WHAT IS EXPECTED:
Would you print all of the entries exactly, please, but without their pictures?

[Excerpts from a dataset]
--

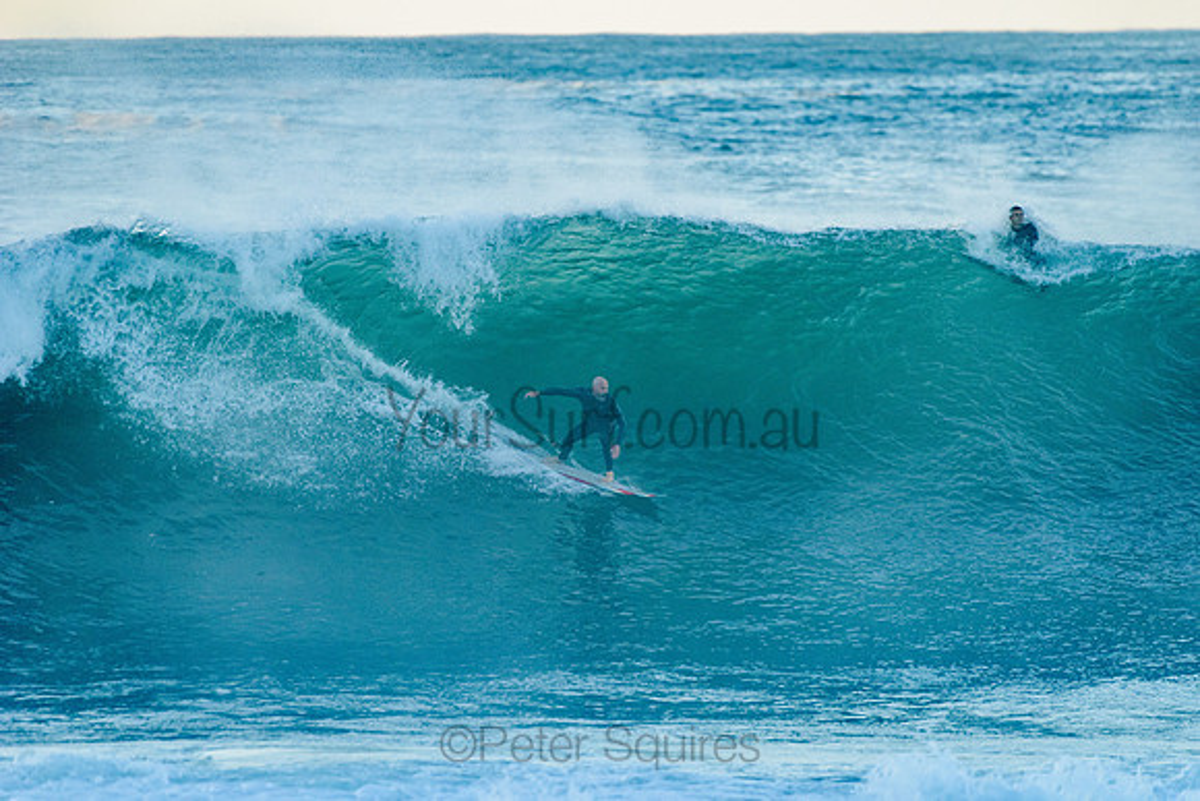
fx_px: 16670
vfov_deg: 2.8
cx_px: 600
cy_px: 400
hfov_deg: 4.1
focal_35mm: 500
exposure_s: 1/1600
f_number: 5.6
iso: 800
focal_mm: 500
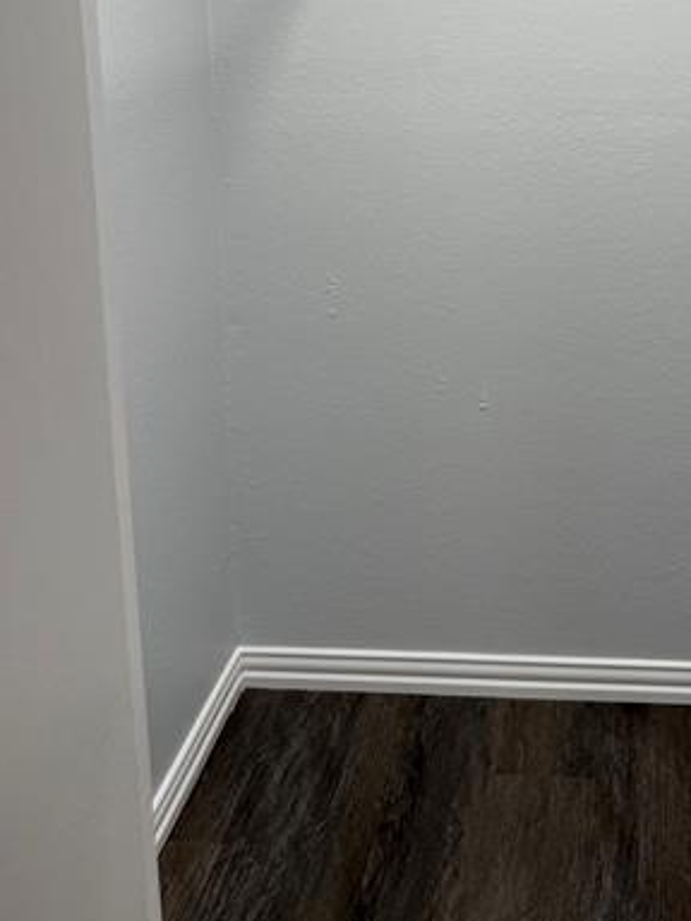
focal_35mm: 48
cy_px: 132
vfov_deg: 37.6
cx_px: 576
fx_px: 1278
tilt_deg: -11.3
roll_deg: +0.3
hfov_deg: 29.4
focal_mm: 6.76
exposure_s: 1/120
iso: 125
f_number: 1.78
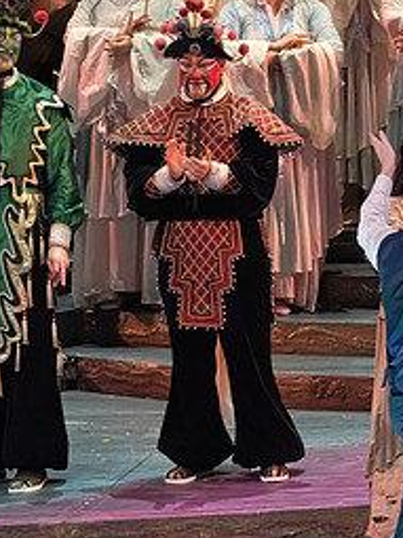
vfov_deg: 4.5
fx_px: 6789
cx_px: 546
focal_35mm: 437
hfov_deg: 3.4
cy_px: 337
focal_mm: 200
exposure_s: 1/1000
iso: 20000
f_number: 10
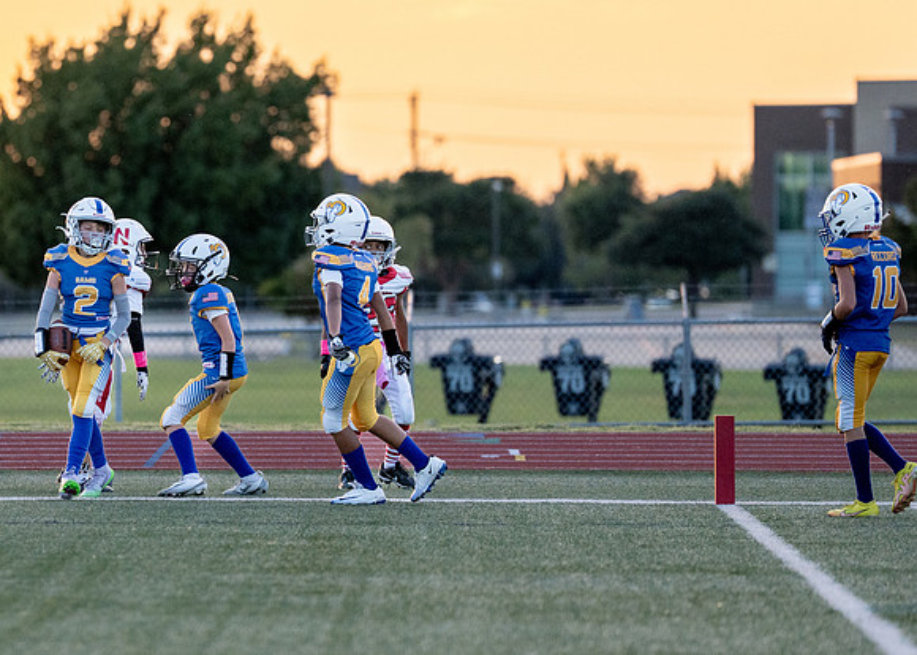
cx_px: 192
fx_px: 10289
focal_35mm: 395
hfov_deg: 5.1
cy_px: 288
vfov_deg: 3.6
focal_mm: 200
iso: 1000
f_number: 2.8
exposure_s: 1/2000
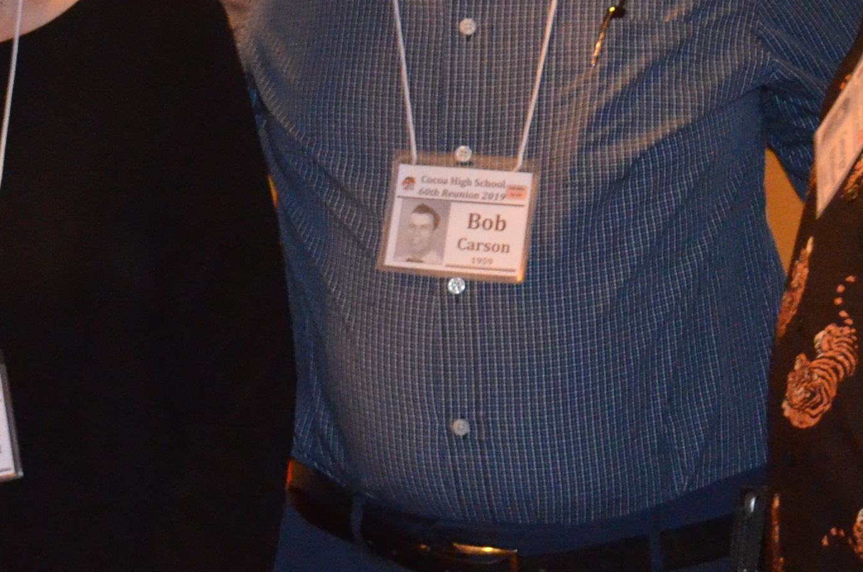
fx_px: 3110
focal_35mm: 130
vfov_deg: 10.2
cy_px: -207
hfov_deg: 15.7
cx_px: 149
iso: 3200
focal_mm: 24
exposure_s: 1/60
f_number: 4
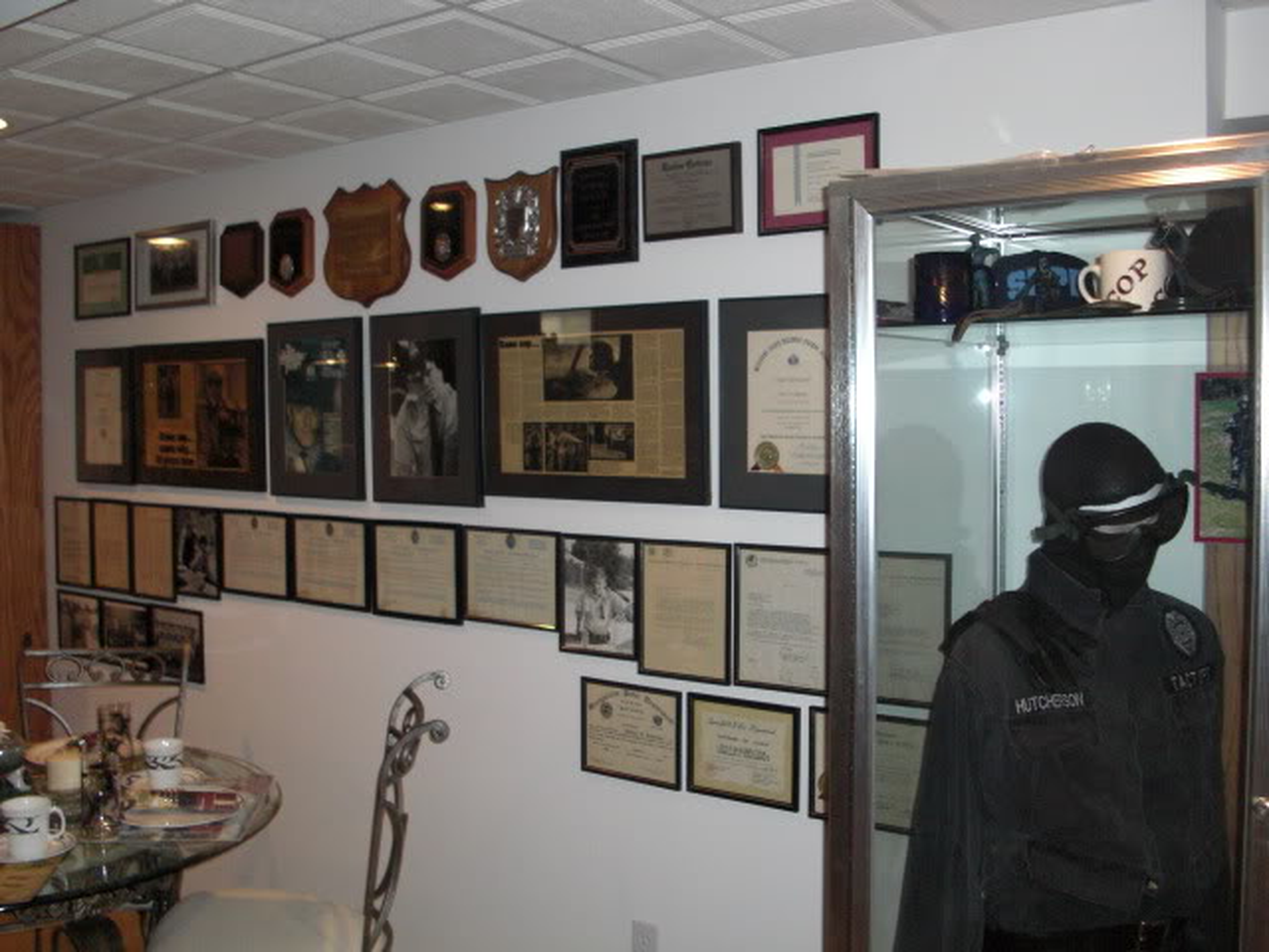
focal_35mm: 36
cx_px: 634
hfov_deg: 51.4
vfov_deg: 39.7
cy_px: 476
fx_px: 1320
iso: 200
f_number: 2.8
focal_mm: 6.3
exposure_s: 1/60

--

YOUR RESPONSE:
fx_px: 16670
vfov_deg: 2.8
cx_px: 600
cy_px: 400
hfov_deg: 4.1
focal_35mm: 500
exposure_s: 1/1600
f_number: 5.6
iso: 800
focal_mm: 500
focal_35mm: 48
cy_px: 132
vfov_deg: 37.6
cx_px: 576
fx_px: 1278
tilt_deg: -11.3
roll_deg: +0.3
hfov_deg: 29.4
focal_mm: 6.76
exposure_s: 1/120
iso: 125
f_number: 1.78
vfov_deg: 4.5
fx_px: 6789
cx_px: 546
focal_35mm: 437
hfov_deg: 3.4
cy_px: 337
focal_mm: 200
exposure_s: 1/1000
iso: 20000
f_number: 10
cx_px: 192
fx_px: 10289
focal_35mm: 395
hfov_deg: 5.1
cy_px: 288
vfov_deg: 3.6
focal_mm: 200
iso: 1000
f_number: 2.8
exposure_s: 1/2000
fx_px: 3110
focal_35mm: 130
vfov_deg: 10.2
cy_px: -207
hfov_deg: 15.7
cx_px: 149
iso: 3200
focal_mm: 24
exposure_s: 1/60
f_number: 4
focal_35mm: 36
cx_px: 634
hfov_deg: 51.4
vfov_deg: 39.7
cy_px: 476
fx_px: 1320
iso: 200
f_number: 2.8
focal_mm: 6.3
exposure_s: 1/60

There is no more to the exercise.